UNITED STATES

SECURITIES AND EXCHANGE COMMISSION

Washington, D.C. 20549

 

FORM 8-K

CURRENT REPORT

Pursuant to Section 13 or 15(d) of The Securities Exchange Act of 1934

 

Date of Report (Date of earliest event reported): February 28, 2023

 

APPSOFT TECHNOLOGIES, INC.

(Exact name of registrant as specified in its charter)

 

Nevada

 

333-206764

 

47-3427919

(State or other jurisdiction

of incorporation)

 

(Commission

File Number)

 

(IRS Employer

Identification No.)

 

1225 Franklin Avenue, Suite 325, Garden City, NY

 

11530

(Address of principal executive offices)

 

(Zip Code)

 

Registrant’s telephone number, including area code: (516) 224-7717

 

__________________________________________________ 

 (Former name or former address, if changed since last report.)

 

Check the appropriate box below if the Form 8-K filing is intended to simultaneously satisfy the filing obligation of the registrant under any of the following provisions:

 

Written communications pursuant to Rule 425 under the Securities Act (17 CFR 230.425).

Soliciting material pursuant to Rule 14a-12 under the Exchange Act (17 CFR 240.14a-12).

Pre-commencement communications pursuant to Rule 14d-2(b) under the Exchange Act (17 CFR 240.14d-2(b)).

Pre-commencement communications pursuant to Rule 13e-4(c) under the Exchange Act (17 CFR 240.13e-4(c)).
··········
* _EXERCISE 1_
From the Form 8-K cover page above, list every rule whose filing obligation the checkbox section names.
* _EXERCISE 2_
Answer these questions from the Form 8-K cover page above:
(a) In which state is the registrant incorporated?
(b) What is the date of the earliest event reported?
(c) What telephone number does the registrant give?

* _INFORMATION SUPPLIED_
··········
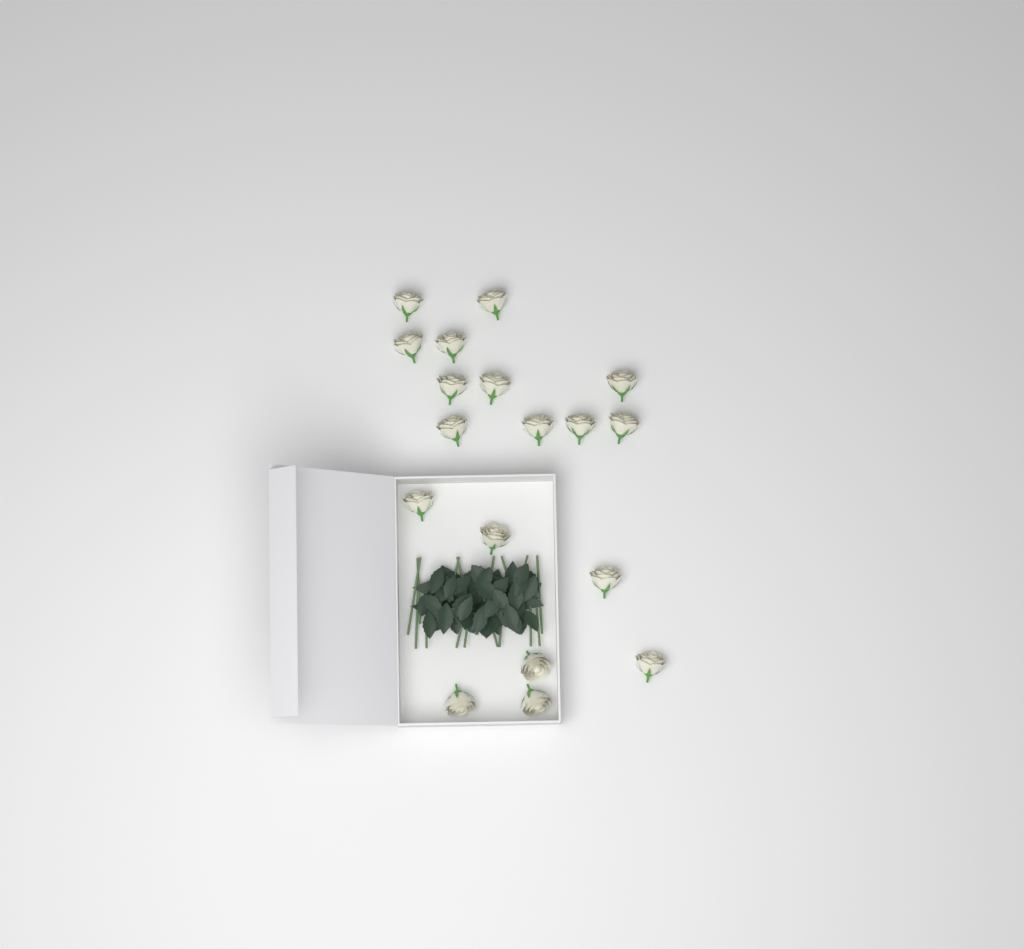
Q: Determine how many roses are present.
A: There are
··········
* _OUTPUT 1_
- Rule 425 under the Securities Act (17 CFR 230.425)
- Rule 14a-12 under the Exchange Act (17 CFR 240.14a-12)
- Rule 14d-2(b) under the Exchange Act (17 CFR 240.14d-2(b))
- Rule 13e-4(c) under the Exchange Act (17 CFR 240.13e-4(c))

* _OUTPUT 2_
(a) Nevada
(b) February 28, 2023
(c) (516) 224-7717